Personally, I found that these issues were resolved best on a case by case basis, while also building up a strong historical precedent that the team can rely upon to determine what is and isn’t something to worry about. It’s important that these are documented and communicated, however, so that teams everywhere can also understand what they can expect in terms of coverage and reliability.
Oncall burnout is caused by more than just volume
Oncall can very quickly increase stress and burnout, but it’s important to remember that the sources of burnout aren’t just the sheer volume of alerts. It also comes from things like not knowing if an alert is important or not. This is critical to manage because as engineers receive more and more alerts, a mental map is formed of what needs to be investigated and what can be ignored. This becomes very dangerous if something that was previously not an important alarm (such as CPU usage in a datacentre that’s still being deployed) becomes an actually important alarm (like when that datacentre starts receiving production traffic).

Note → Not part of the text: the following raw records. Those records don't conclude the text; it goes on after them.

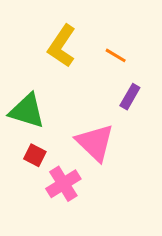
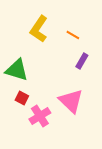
pink triangle: (95, 143) -> (71, 101), moved

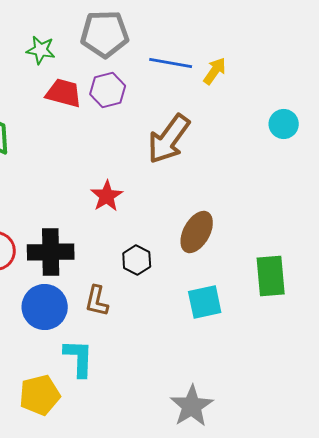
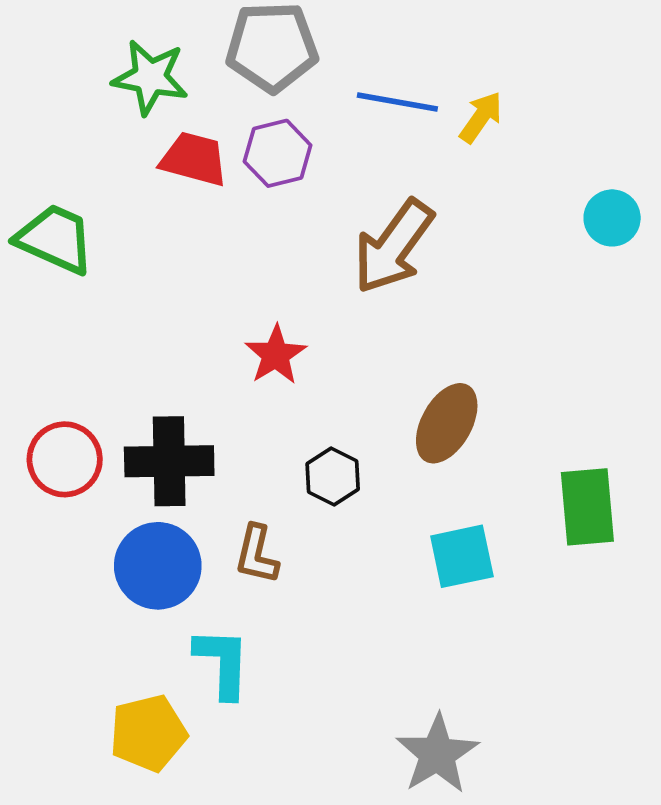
green star: (41, 50) -> (150, 77), size x1.4

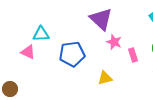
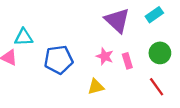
purple triangle: (101, 19) -> (117, 20), moved
pink star: (114, 42) -> (105, 56), moved

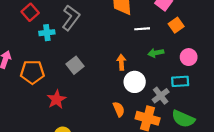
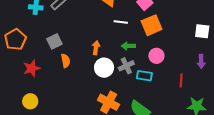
orange square: (176, 25) -> (152, 25), size x1.5
orange pentagon: (32, 72) -> (15, 39), turned 30
gray cross: (161, 96) -> (126, 66), moved
orange semicircle: (119, 109) -> (66, 61), moved

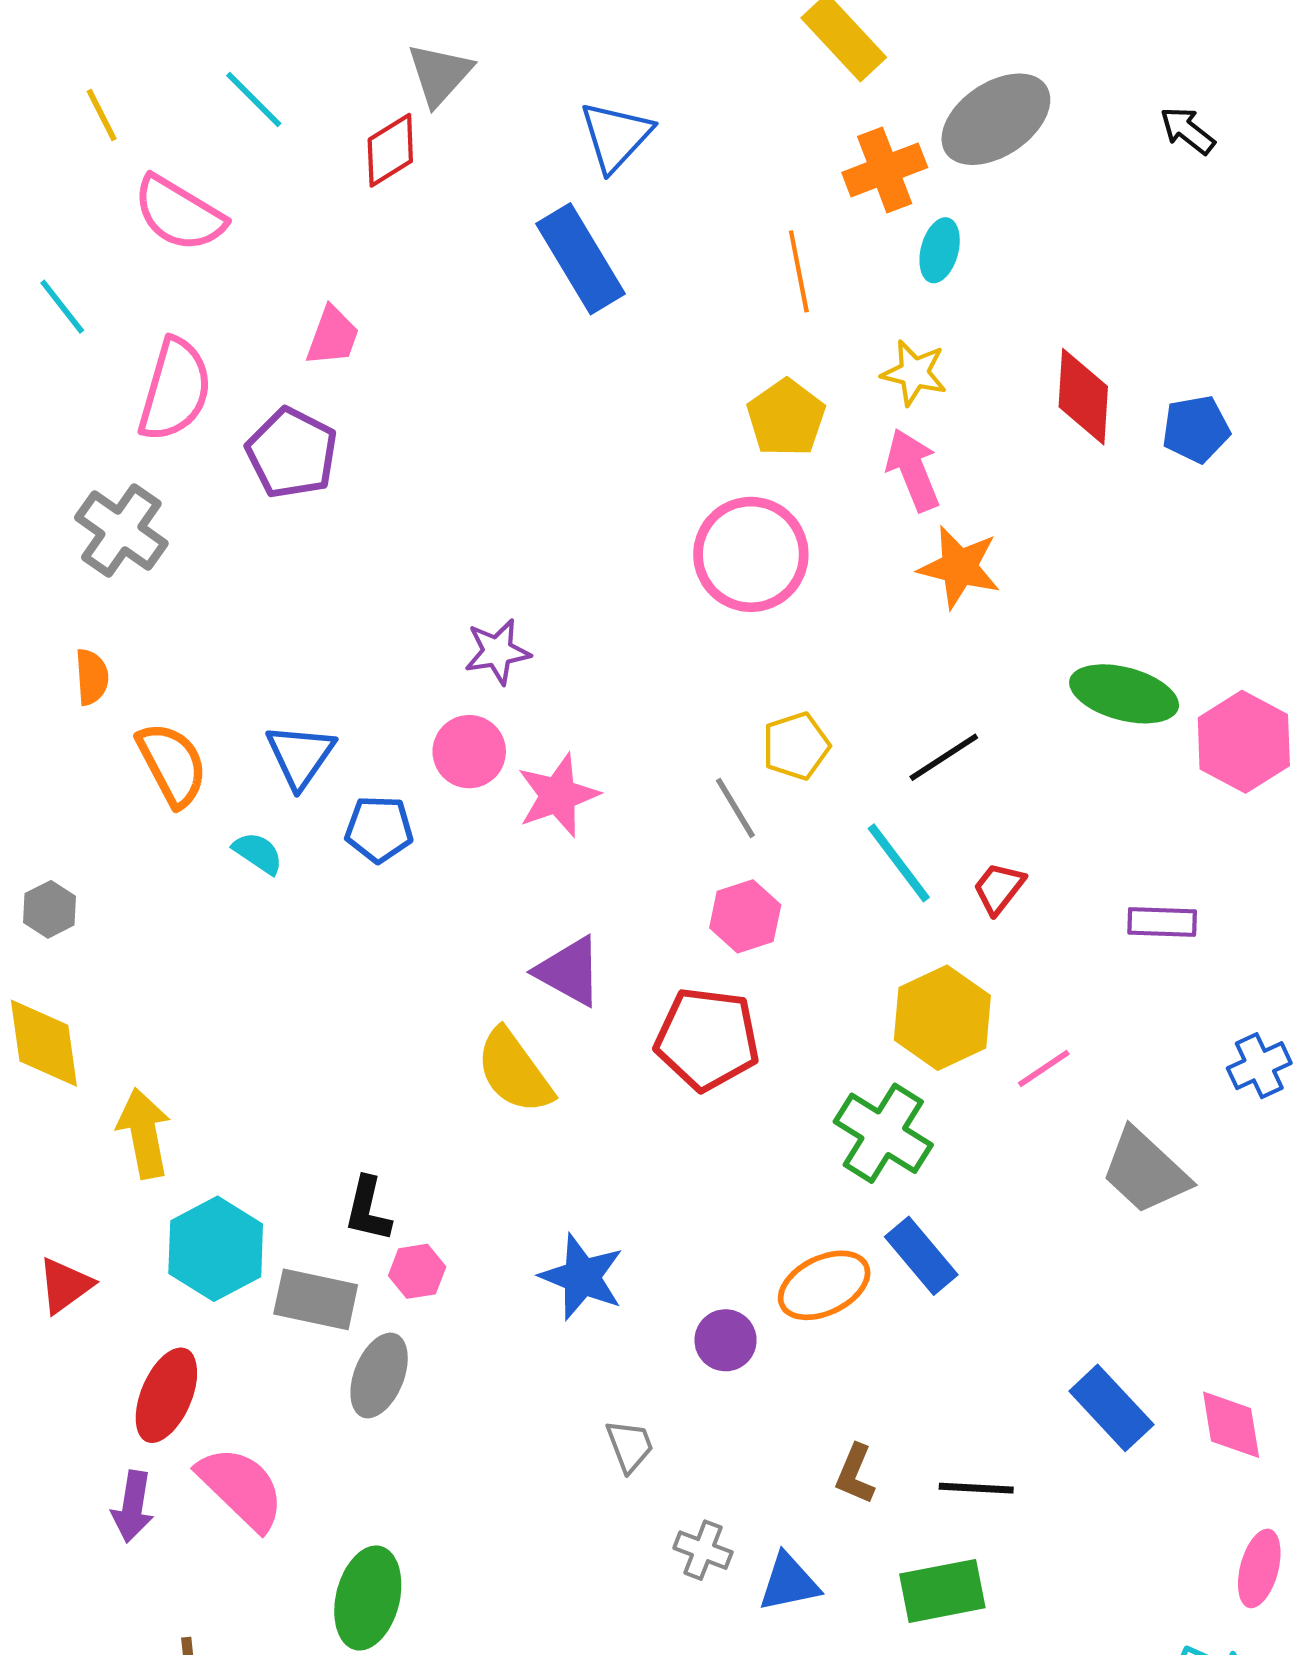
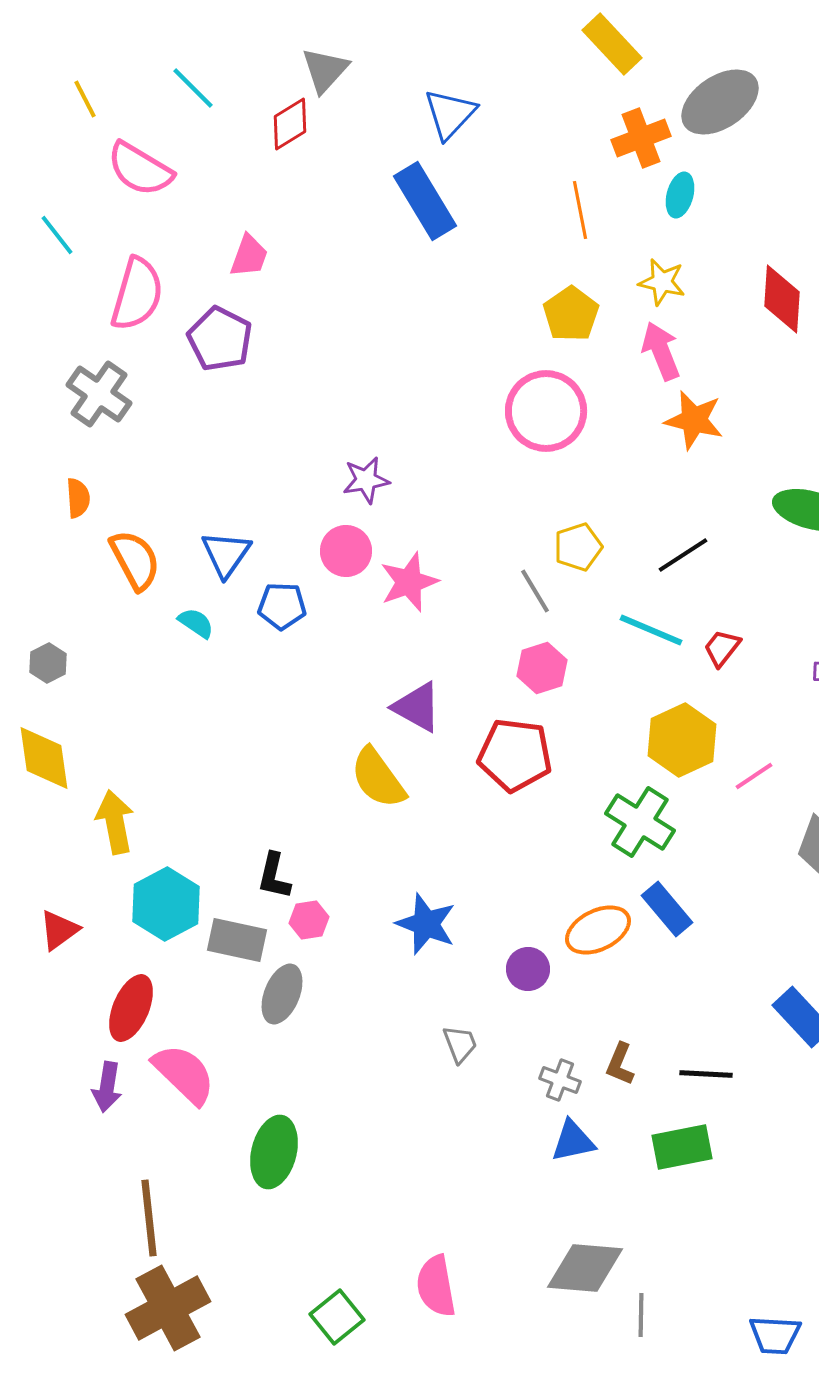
cyan line: (899, 863) -> (651, 630), turned -30
gray cross: (703, 1550) -> (560, 1080), moved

It’s crucial that alerts are more often than not “important messages” rather than a stream of notifications. Finding this line is complex and worthy of an entire book in itself, but in my experience it’s relatively easy to identify the alerts you know aren’t important enough in unto themselves to justify waking up someone for. That gets you enough of the way towards avoiding painful issues with burnout and stress. You’ll probably never reach a peak ideal of alert quality and frequency, but merely trending in the right direction is usually good enough.
No oncall rotation is perfect and there will always be issues to resolve with the process. Each oncall system is unique to the team and environment that it exists in. Maybe you only need coverage from 9-5 because there’s no after hours traffic, or maybe you need somebody actively watching a dashboard due to high SLA expectations. But from my experience there does exist a common set of problems that are guaranteed to cause issues if not prepared for, that aren’t immediately obvious when first setting out, but that can be discovered with careful forethought and planning. Understanding your constraints and needs, and what works well in those limitations, is key to having a positive oncall experience rather than a negative one.